Directive => Copy the listing below word for word, from its first line down to the line containing "exposure: black level correction 0, exposure 1 EV, compensate".

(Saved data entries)
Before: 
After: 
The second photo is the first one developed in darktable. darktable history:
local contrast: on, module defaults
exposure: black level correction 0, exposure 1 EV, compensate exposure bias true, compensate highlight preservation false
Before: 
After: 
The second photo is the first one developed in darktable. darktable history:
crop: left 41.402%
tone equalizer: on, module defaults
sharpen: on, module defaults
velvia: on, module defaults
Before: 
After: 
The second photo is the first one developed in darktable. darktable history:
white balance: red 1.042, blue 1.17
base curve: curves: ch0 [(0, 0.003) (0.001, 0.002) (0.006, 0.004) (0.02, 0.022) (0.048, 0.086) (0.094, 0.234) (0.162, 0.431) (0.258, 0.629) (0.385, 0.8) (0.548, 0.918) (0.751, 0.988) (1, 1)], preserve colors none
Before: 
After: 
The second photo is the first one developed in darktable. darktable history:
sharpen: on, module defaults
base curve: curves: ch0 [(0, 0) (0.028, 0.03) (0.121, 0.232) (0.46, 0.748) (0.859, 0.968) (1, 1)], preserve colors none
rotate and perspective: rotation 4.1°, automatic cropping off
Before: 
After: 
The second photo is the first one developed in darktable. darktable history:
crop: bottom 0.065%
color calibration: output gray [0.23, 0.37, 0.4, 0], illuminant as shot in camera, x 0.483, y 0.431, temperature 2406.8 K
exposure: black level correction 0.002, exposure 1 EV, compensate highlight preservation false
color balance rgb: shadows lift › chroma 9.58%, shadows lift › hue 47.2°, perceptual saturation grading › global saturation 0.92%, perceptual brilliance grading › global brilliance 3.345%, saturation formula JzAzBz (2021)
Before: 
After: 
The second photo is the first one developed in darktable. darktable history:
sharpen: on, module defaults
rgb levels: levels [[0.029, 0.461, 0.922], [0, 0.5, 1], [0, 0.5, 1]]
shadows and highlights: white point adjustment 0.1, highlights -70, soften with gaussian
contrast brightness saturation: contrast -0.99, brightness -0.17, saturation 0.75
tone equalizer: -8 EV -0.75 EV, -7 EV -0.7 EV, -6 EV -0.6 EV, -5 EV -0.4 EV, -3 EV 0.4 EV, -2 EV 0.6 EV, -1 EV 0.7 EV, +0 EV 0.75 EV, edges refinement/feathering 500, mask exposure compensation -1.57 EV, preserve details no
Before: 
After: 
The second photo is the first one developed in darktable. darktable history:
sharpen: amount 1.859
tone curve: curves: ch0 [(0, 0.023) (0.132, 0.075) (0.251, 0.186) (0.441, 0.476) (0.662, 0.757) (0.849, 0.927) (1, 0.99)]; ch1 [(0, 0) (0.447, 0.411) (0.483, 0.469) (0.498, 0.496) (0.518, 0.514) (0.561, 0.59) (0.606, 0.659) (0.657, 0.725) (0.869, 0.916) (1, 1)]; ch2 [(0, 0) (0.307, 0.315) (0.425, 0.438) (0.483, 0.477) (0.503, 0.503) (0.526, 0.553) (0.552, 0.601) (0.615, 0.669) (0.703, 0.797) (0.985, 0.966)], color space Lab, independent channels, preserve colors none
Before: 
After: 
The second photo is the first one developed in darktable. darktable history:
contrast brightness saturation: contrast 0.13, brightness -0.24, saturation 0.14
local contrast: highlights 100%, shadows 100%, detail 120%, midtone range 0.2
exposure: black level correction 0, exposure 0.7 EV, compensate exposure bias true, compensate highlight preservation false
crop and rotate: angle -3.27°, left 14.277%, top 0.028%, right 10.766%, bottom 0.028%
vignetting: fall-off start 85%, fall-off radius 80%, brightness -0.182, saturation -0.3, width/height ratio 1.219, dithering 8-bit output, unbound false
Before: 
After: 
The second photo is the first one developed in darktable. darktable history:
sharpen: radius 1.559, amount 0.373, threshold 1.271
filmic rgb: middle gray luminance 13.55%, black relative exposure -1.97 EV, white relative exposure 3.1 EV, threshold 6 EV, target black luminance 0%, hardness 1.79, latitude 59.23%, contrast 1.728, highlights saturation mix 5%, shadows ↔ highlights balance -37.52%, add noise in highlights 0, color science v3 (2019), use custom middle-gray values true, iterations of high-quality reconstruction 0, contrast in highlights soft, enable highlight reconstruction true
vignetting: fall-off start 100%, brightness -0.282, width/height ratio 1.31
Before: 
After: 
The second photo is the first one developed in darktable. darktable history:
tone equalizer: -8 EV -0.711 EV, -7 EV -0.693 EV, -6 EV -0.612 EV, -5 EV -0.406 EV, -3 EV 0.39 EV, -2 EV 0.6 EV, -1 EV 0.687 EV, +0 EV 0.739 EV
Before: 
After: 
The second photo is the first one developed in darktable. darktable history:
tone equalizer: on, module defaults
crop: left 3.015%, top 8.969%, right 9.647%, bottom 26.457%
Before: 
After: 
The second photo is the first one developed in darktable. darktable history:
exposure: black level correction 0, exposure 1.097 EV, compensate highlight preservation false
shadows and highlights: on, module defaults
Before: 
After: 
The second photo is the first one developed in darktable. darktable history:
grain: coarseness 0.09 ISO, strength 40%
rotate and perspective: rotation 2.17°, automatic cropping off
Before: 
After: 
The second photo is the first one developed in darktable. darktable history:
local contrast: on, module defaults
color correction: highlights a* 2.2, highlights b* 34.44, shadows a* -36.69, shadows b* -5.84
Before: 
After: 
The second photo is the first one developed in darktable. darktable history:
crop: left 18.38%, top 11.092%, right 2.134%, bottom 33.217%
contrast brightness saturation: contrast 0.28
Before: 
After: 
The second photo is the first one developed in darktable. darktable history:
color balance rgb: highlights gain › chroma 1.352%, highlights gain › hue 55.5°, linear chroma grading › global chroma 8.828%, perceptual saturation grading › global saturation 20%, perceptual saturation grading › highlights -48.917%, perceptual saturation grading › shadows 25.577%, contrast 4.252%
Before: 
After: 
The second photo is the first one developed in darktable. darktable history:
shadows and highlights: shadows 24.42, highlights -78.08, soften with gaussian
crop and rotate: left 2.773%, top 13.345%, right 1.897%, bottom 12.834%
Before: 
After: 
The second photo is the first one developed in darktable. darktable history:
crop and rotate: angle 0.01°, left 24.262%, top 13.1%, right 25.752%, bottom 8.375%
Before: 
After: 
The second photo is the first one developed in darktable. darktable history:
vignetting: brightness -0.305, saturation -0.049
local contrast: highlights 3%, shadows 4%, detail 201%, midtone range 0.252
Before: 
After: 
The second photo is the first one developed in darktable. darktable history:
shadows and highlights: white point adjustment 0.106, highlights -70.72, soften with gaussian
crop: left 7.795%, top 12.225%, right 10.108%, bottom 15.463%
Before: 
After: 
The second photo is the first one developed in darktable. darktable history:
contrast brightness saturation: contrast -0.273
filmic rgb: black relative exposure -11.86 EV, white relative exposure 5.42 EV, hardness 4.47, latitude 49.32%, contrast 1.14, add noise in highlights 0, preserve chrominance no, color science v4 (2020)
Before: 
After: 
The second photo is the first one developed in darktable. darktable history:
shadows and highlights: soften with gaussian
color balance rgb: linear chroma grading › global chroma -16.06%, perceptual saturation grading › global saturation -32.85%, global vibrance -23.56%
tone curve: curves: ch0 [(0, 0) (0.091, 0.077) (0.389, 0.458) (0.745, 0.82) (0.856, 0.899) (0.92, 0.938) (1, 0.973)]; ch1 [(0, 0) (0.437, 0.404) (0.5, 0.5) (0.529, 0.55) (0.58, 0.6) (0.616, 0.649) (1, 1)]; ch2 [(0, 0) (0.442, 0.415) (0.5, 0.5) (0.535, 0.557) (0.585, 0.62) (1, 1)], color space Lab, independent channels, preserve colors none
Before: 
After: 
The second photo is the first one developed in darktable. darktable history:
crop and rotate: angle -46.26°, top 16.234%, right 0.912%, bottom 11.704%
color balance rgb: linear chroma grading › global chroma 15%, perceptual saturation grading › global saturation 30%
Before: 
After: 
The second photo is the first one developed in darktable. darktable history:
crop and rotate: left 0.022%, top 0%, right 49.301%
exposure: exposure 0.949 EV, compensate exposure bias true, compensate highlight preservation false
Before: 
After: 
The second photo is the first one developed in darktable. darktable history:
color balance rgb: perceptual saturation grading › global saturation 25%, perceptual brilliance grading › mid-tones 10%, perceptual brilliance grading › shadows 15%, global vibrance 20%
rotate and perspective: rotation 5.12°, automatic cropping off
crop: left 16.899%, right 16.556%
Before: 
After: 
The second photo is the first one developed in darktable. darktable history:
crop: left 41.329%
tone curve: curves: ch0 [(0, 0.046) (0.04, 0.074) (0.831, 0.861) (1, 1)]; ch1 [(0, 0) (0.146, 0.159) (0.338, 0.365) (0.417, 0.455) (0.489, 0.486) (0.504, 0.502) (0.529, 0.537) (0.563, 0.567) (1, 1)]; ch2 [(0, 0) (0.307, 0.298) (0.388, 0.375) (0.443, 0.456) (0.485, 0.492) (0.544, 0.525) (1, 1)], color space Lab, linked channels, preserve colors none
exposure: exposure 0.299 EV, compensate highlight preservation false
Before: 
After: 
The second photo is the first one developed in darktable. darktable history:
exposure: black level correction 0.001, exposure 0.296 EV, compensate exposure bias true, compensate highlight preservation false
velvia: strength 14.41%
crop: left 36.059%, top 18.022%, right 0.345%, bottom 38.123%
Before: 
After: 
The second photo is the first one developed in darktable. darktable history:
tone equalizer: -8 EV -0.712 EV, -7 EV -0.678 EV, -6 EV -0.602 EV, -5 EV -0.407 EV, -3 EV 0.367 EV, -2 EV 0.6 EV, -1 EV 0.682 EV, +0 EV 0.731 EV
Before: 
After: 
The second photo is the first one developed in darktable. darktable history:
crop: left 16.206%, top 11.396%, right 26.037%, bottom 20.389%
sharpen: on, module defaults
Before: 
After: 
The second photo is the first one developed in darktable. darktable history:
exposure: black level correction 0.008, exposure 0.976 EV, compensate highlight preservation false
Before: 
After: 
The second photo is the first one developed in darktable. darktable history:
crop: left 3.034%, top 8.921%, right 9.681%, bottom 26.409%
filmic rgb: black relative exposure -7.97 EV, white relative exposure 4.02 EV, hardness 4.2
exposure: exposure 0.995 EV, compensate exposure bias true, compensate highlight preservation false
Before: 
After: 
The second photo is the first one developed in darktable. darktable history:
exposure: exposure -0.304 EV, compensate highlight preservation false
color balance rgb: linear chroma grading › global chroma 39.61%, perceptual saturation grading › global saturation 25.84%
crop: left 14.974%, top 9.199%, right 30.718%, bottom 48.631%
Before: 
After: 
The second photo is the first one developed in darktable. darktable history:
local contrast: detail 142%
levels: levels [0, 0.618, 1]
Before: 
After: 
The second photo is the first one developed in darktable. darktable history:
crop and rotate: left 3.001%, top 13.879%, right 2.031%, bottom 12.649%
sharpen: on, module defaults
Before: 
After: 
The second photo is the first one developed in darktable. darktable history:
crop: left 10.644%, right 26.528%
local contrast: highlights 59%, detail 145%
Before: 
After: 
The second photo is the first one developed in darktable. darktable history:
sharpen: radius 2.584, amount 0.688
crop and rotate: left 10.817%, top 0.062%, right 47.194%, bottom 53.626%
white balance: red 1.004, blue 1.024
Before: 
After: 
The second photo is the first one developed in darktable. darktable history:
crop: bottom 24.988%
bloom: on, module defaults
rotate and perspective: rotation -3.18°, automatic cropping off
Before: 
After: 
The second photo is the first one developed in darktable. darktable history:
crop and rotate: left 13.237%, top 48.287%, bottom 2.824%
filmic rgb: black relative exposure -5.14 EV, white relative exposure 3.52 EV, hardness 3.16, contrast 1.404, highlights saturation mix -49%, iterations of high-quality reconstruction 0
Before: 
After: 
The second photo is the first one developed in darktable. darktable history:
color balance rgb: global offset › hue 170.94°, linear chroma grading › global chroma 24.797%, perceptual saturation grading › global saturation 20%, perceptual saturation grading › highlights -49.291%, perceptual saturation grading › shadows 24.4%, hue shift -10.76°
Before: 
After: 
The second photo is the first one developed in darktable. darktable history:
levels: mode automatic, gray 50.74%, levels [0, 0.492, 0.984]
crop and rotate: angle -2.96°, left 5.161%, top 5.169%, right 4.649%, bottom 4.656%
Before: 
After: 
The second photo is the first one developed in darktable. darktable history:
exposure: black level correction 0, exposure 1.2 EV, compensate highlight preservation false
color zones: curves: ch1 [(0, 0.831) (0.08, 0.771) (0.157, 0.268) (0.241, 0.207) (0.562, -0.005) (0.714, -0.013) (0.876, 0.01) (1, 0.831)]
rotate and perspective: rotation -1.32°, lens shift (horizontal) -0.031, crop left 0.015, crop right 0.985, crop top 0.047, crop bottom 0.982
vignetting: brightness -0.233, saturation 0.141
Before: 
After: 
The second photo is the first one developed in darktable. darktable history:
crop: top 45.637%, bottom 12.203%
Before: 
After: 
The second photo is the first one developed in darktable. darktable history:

Result of this exercise =>
Before: 
After: 
The second photo is the first one developed in darktable. darktable history:
local contrast: on, module defaults
exposure: black level correction 0, exposure 1 EV, compensate exposure bias true, compensate highlight preservation false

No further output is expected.